- Collected data -
= = = = = = =
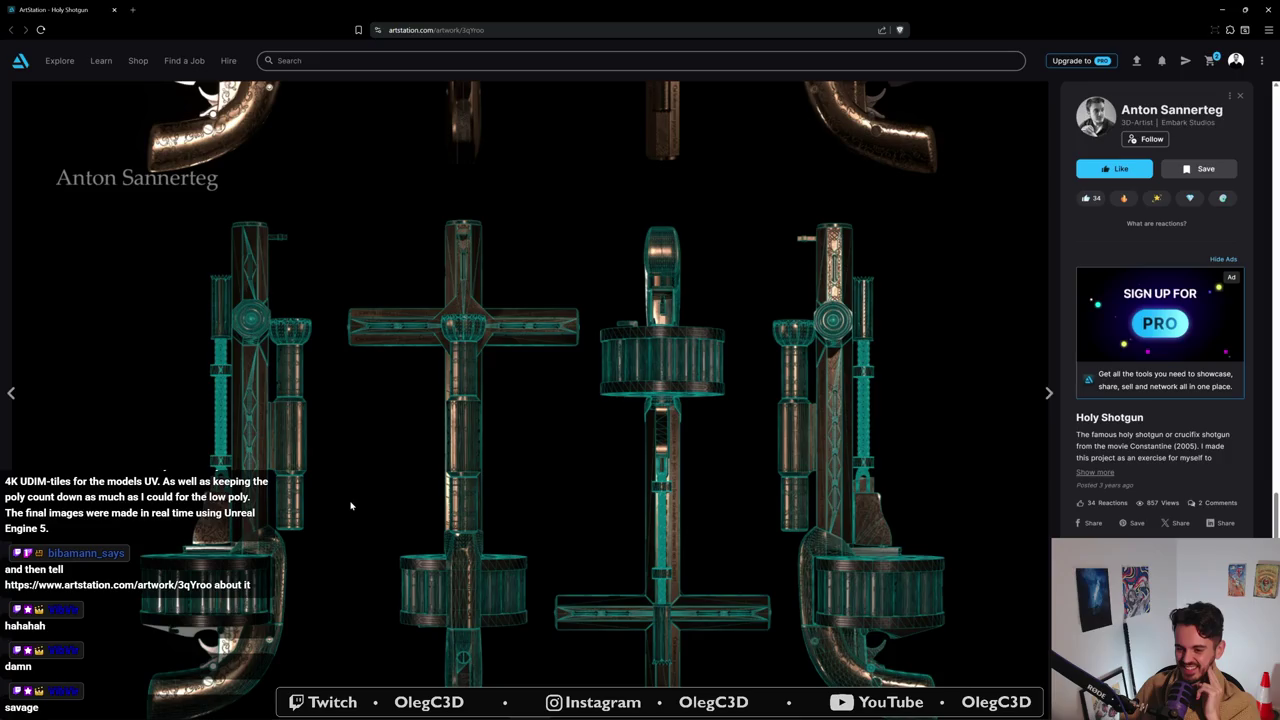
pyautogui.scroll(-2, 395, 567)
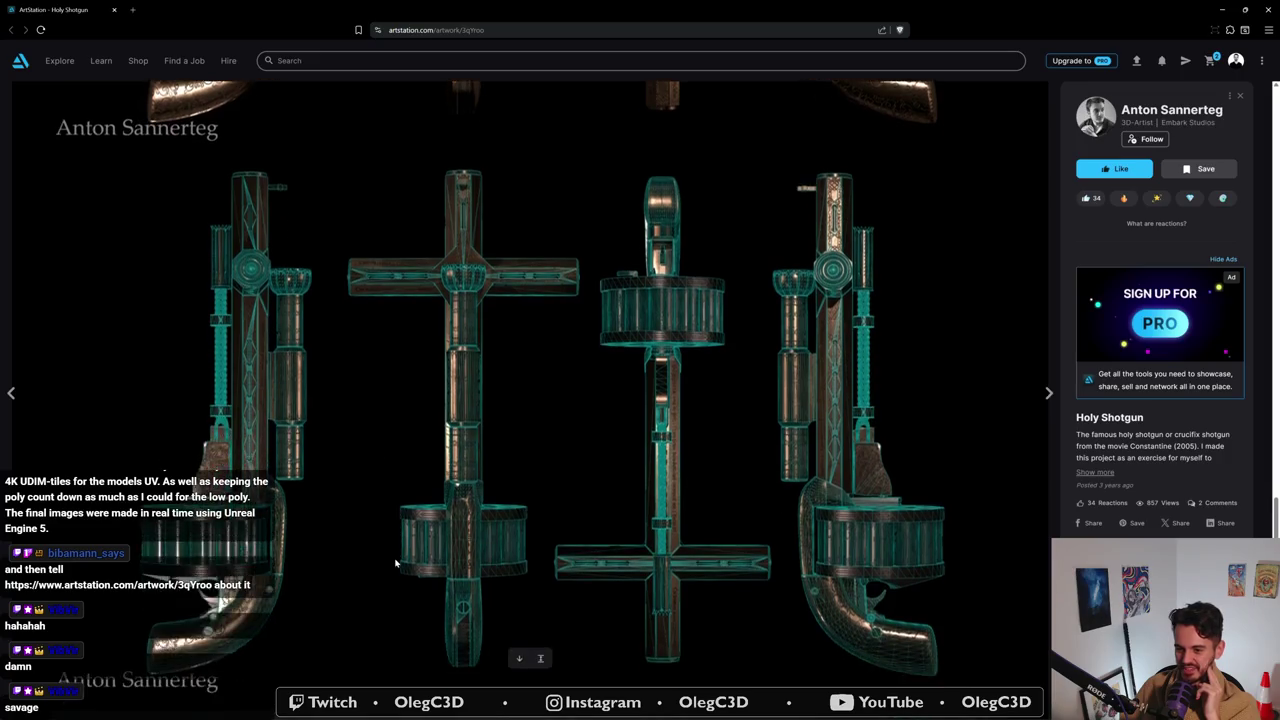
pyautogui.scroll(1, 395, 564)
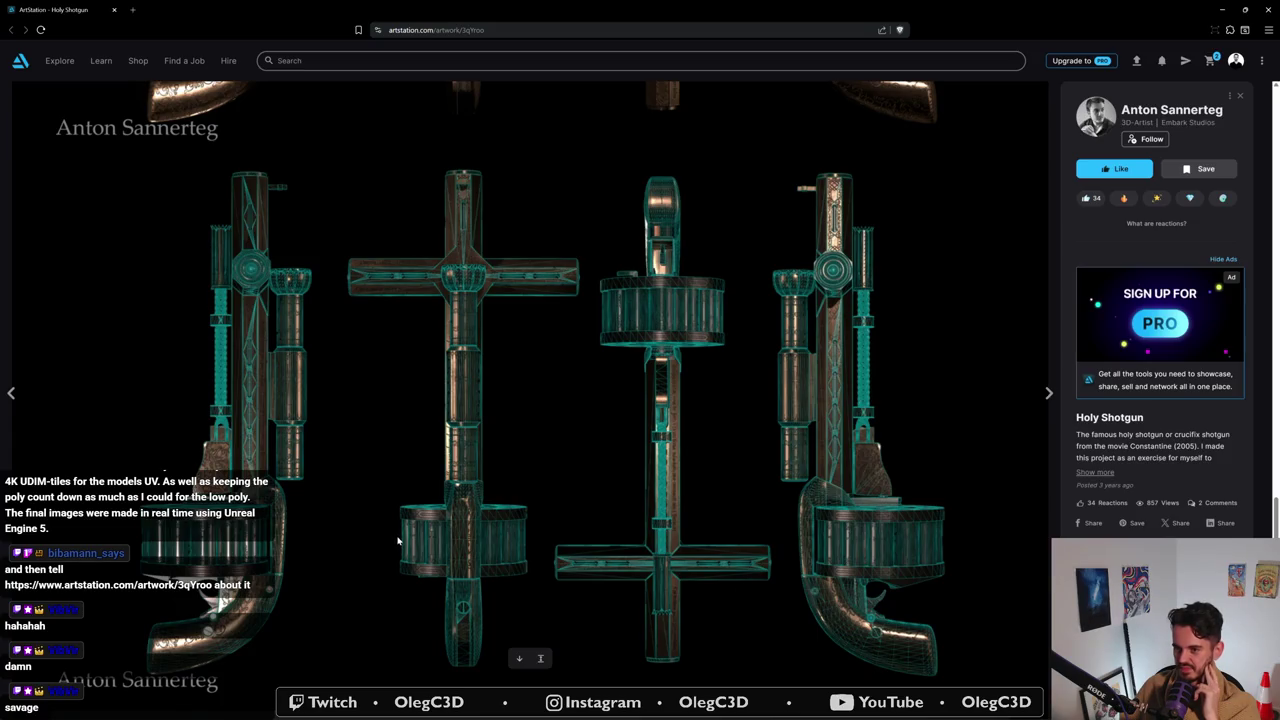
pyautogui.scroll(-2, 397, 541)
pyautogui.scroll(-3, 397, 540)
= = = = = = =
- The problem -
The lines wanted run from the one with "pyautogui.scroll(1, 395, 564)" through the final line of the data; repeat them word for word and skip every picture.

- Your response -
pyautogui.scroll(1, 395, 564)
pyautogui.scroll(-2, 397, 541)
pyautogui.scroll(-3, 397, 540)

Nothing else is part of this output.